*EXERCISE GOAL:* Going line by line through the entries below, tally those that hold the string "image". Give only the total.
□ □ □
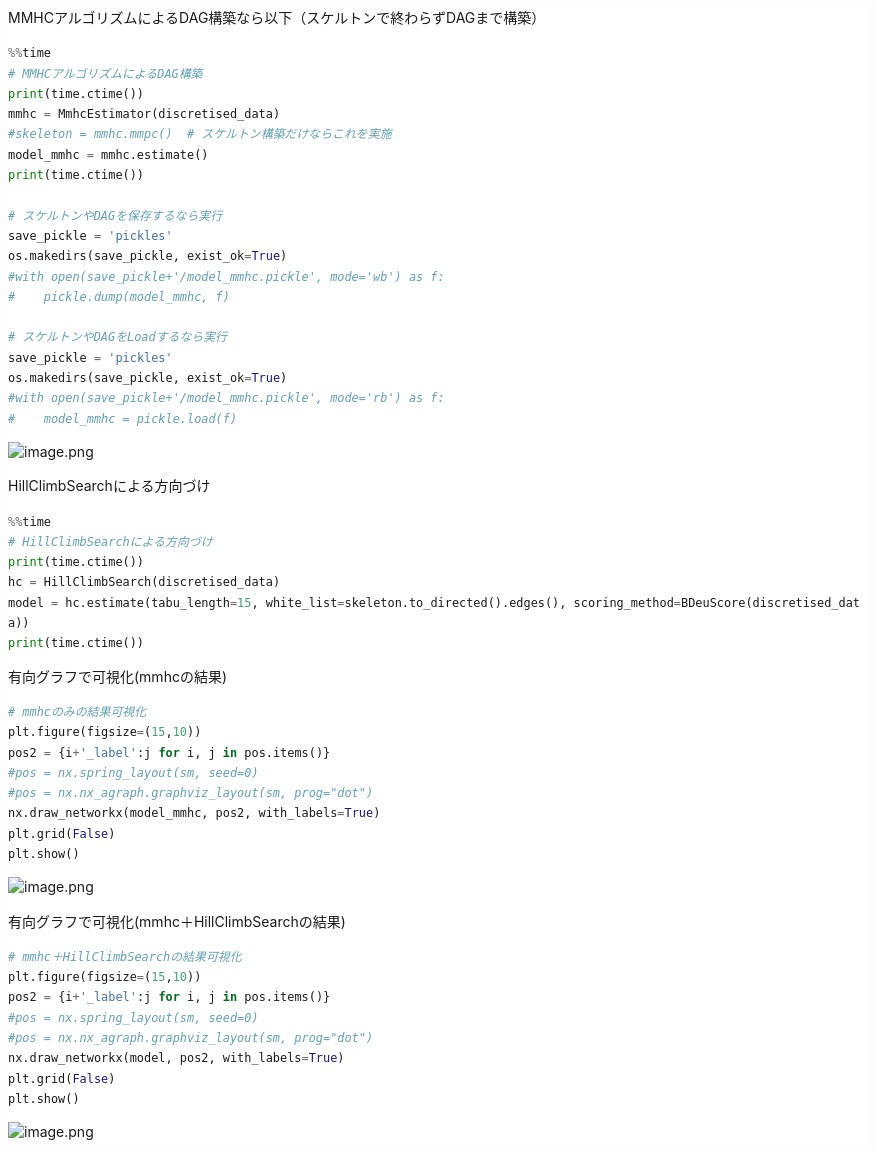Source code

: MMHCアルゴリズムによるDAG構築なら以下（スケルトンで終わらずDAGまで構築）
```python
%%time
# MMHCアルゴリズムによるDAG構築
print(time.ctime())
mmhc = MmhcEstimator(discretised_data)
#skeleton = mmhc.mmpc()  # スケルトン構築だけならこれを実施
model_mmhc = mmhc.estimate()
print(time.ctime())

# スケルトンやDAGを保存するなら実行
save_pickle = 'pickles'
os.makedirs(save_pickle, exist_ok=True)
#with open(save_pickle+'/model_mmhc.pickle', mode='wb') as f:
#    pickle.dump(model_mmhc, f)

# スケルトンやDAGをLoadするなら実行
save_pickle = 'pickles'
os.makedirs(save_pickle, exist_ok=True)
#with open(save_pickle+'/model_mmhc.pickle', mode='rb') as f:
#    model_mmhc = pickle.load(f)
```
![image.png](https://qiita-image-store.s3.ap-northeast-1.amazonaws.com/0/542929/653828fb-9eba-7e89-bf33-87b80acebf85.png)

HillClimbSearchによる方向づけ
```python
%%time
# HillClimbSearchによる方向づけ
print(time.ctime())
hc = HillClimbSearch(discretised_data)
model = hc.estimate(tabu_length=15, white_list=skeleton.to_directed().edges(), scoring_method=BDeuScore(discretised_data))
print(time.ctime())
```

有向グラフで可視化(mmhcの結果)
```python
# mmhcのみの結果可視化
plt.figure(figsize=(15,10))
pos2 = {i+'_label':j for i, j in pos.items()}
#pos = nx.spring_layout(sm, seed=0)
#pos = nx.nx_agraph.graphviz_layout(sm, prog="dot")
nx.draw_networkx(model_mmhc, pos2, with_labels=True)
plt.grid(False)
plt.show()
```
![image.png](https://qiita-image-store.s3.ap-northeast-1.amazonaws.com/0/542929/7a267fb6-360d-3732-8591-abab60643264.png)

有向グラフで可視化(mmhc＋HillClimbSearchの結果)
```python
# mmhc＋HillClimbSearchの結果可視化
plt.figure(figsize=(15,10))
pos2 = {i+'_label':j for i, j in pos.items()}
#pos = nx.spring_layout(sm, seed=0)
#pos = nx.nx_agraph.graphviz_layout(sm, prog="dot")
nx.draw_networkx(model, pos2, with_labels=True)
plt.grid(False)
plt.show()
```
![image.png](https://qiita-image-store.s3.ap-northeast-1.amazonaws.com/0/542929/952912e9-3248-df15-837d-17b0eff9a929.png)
□ □ □
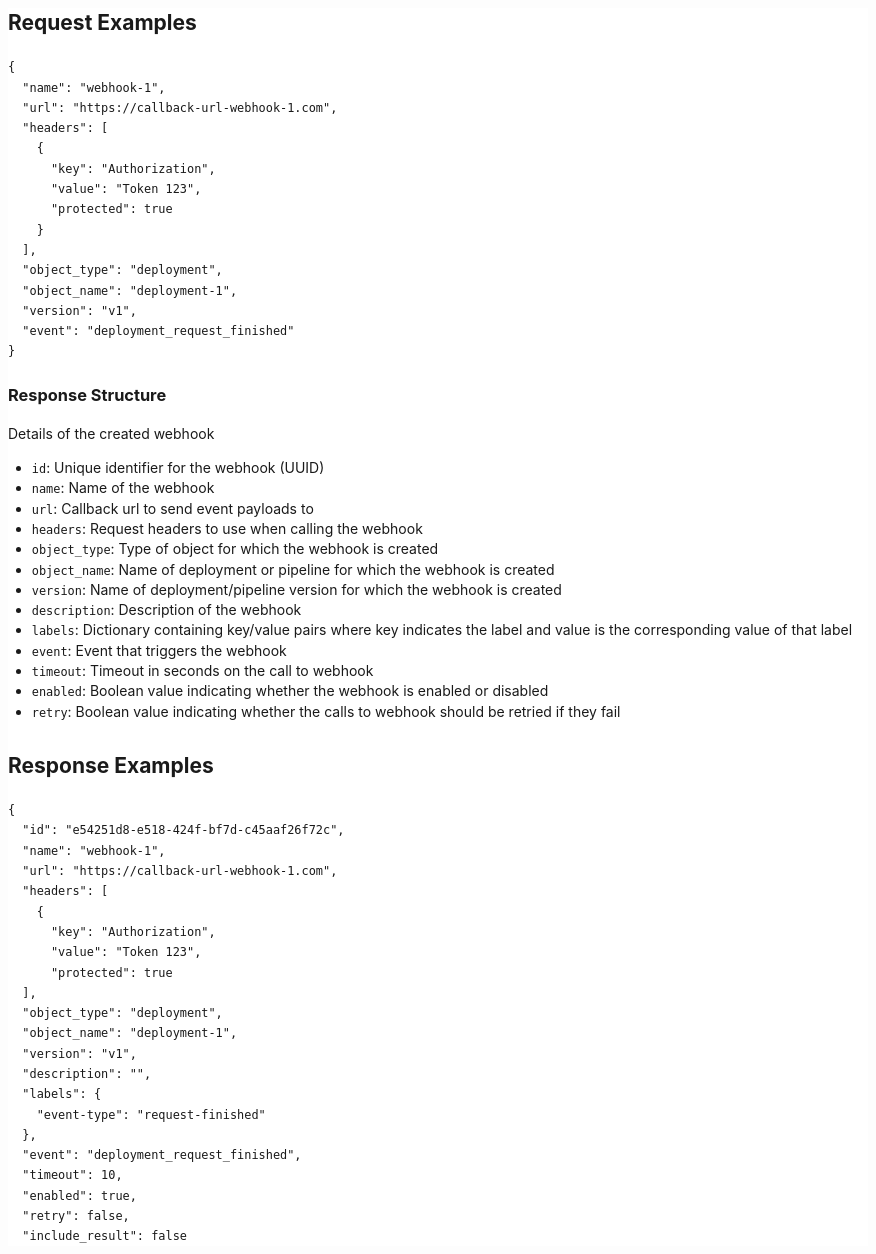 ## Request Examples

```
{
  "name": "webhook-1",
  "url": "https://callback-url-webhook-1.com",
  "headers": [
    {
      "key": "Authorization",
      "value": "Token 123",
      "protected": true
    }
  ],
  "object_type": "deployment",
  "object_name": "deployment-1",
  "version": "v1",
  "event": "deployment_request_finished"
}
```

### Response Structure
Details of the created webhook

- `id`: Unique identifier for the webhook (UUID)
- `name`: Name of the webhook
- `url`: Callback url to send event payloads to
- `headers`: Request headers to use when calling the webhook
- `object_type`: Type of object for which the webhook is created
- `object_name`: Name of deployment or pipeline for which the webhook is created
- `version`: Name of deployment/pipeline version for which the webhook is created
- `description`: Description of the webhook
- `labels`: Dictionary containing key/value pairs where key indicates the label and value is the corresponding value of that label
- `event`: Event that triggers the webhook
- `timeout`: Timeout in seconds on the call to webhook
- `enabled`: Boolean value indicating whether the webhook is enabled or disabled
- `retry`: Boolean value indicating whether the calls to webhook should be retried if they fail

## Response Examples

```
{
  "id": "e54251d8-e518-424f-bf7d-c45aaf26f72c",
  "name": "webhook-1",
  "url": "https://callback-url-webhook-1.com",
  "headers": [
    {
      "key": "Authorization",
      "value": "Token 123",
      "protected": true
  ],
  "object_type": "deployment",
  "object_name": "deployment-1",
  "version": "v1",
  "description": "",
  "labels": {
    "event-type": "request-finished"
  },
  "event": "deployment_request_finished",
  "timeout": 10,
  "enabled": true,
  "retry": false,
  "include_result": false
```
□ □ □
*SOLUTION FOR THIS PROBLEM:* 3